Randazzo
Si chiude l'era dei commissari tra legalità, servizi e nuovo pozzo
L’organo straordinario ha effettuato un bilancio conclusivo delle attività svolte: stabilizzati 55 precari storici, contrasto all'abusivismo edilizio e investimenti con il Pnrr per scuole e impianti
Ora che la città ha un nuovo sindaco, il lavoro della Commissione alla guida del Comune di Randazzo è giunto al termine. Insediatosi il 26 gennaio 2024, l’organo straordinario - composto dai dottori Caliò, Gambadauro e Giusto – ha effettuato un bilancio conclusivo delle attività svolte.
Il documento ufficiale pubblicato fotografa un’azione amministrativa volta a coniugare il rigore contabile con il rilancio dei servizi essenziali. Sotto il profilo organizzativo, l’intervento più incisivo ha riguardato la gestione del personale, con la stabilizzazione di 55 precari storici e l'innesto di figure apicali. Parallelamente, sul fronte della legalità e del patrimonio, spiccano le azioni di contrasto all'abusivismo edilizio sia sul territorio - come l’abbattimento dell’ecomostro a Murazzo Rotto - sia nell'area artigianale di Contrada Sant'Elia, dove si è proceduto a sgomberi e revoche delle concessioni irregolari e la revoca del project financing del cimitero.
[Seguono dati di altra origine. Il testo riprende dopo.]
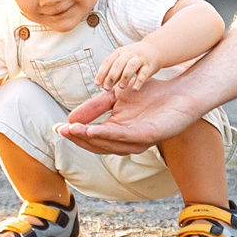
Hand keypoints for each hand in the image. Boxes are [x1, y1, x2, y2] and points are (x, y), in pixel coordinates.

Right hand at [56, 80, 198, 156]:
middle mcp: (126, 141)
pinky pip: (124, 137)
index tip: (57, 128)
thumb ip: (96, 105)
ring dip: (89, 138)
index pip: (92, 137)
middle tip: (61, 131)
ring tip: (73, 131)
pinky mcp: (148, 136)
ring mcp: (137, 141)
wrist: (179, 92)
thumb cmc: (150, 94)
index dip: (75, 133)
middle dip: (78, 137)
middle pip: (97, 144)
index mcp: (118, 132)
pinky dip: (107, 134)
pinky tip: (93, 130)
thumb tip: (71, 117)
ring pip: (109, 143)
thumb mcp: (116, 95)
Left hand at [97, 42, 160, 91]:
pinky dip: (139, 81)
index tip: (97, 84)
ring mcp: (139, 59)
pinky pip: (144, 73)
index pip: (108, 61)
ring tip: (121, 87)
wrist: (154, 49)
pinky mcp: (149, 65)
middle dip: (111, 76)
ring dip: (125, 77)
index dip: (102, 72)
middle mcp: (128, 54)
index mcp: (119, 52)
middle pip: (118, 64)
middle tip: (106, 88)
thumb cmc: (134, 58)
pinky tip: (135, 89)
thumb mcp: (122, 60)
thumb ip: (113, 72)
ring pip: (131, 65)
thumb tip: (101, 85)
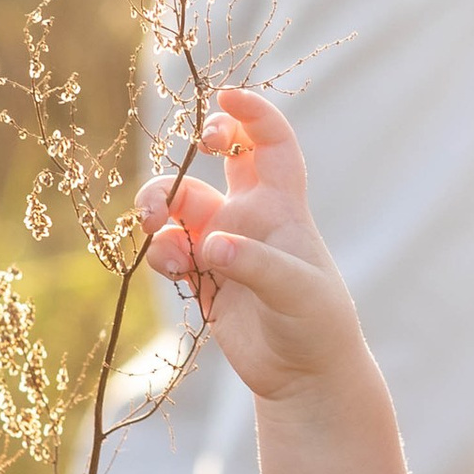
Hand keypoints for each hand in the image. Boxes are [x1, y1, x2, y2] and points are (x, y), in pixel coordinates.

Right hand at [142, 90, 364, 404]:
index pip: (271, 144)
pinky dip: (160, 251)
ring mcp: (223, 247)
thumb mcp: (297, 291)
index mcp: (282, 207)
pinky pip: (168, 250)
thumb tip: (210, 245)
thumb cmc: (317, 325)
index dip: (253, 114)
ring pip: (180, 206)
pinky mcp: (202, 278)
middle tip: (191, 152)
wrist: (304, 376)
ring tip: (157, 226)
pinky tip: (172, 268)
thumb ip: (255, 265)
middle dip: (197, 148)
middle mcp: (250, 218)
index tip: (225, 97)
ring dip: (161, 206)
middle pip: (218, 161)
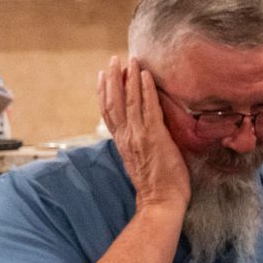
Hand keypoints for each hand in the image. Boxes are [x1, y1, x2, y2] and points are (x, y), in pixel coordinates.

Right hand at [99, 56, 189, 211]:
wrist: (160, 202)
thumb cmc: (155, 186)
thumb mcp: (138, 161)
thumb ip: (136, 144)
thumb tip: (139, 133)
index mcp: (121, 142)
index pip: (108, 112)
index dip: (103, 92)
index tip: (102, 76)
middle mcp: (126, 136)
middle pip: (113, 102)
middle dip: (112, 78)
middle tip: (112, 60)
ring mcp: (138, 135)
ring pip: (129, 101)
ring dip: (128, 78)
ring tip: (129, 60)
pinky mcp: (154, 135)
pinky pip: (148, 108)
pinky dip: (145, 90)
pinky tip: (145, 75)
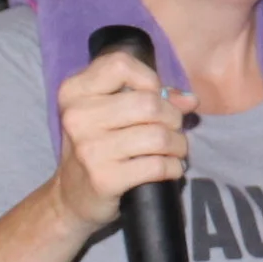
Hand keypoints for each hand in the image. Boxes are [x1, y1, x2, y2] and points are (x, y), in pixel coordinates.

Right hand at [50, 49, 195, 229]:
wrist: (73, 196)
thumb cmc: (98, 146)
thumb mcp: (109, 114)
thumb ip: (148, 97)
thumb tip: (189, 99)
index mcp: (75, 92)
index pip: (120, 64)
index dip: (149, 79)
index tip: (154, 97)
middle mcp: (78, 117)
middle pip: (148, 103)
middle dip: (173, 117)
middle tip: (172, 130)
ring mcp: (90, 149)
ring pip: (158, 135)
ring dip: (178, 144)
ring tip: (174, 150)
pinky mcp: (105, 178)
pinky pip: (158, 165)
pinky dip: (173, 167)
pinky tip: (170, 168)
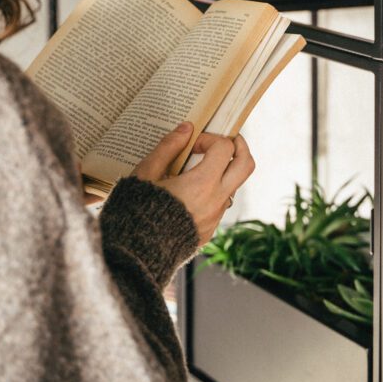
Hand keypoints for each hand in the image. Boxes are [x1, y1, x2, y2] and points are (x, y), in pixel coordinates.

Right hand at [134, 121, 254, 246]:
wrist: (136, 254)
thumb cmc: (136, 210)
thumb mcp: (146, 173)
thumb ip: (168, 147)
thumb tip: (186, 128)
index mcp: (202, 184)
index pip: (225, 148)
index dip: (210, 138)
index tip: (192, 144)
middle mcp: (216, 200)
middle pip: (246, 164)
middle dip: (239, 146)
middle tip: (223, 141)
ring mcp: (215, 217)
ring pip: (234, 186)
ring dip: (224, 171)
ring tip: (200, 167)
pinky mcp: (210, 230)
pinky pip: (220, 204)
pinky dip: (212, 191)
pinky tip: (189, 192)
Un’attenzione particolare è stata riservata alle politiche sociali e scolastiche. I posti disponibili nell'asilo nido comunale sono quasi triplicati, passando da 12 a 33, mentre sono stati garantiti la refezione scolastica e la gratuità dei trasporti. La Commissione poi ha promosso la realizzazione di un nuovo pozzo idrico, l’adeguamento dell'elipista per il volo notturno e l'installazione di sistemi di videosorveglianza contro l’abbandono dei rifiuti. Infine, la pianificazione urbanistica ha visto l'avvio della revisione del Prg, accompagnata da significativi investimenti del Pnrr per l'efficientamento energetico e da interventi di riqualificazione dello stadio e del palazzetto dello sport. Di forte impatto per la comunità, è stato il ritorno del mercato settimanale nella storica sede di piazza Loreto. Fra questi anche interventi che hanno alimentato il dibattito, come l’istituzione dell’imposta di soggiorno o l’adeguamento delle tariffe di riconcessione degli avelli nel cimitero.